In the good old days, a “character” was a simple entity. It would always fit into one octet (or perhaps only a sestet). You could access the i’th character in a string by accessing the i’th element of its array.
And you could process characters in any human language you wanted, as long as it was (transliterated into) English.

Modern applications must support multiple natural languages and some are rendered on an ANSI-compatible screen (or, less often, print device). So it’s a given that what a user would consider a simple “character”, visible as a single glyph on the screen, is represented in memory by multiple and variable numbers of bytes.

This crate provides a tool to make it once again easy to access the i’th “character” of a word on the screen by indexing to the i’th element of an array, but the array now consists of “print positions” rather than bytes or primitive type chars. See iterator PrintPositionData.

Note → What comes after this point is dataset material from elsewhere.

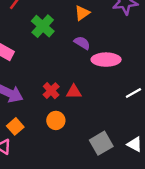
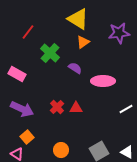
purple semicircle: (82, 43) -> (75, 68), moved
orange circle: (56, 120) -> (61, 150), moved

Sometimes you don’t even need to access the character data itself, you just want to know how many visible columns it will consume on the screen, in order to align it with other text or within a fixed area on the screen. See iterator PrintPositions.

Structs

  • This iterator returns “print position” data found in a string, as an immutable slice within the source string.
  • This iterator identifies print positions in the source string and returns start and end offsets of the data rather than the data itself. See PrintPositionData if you want to iterate through the data instead.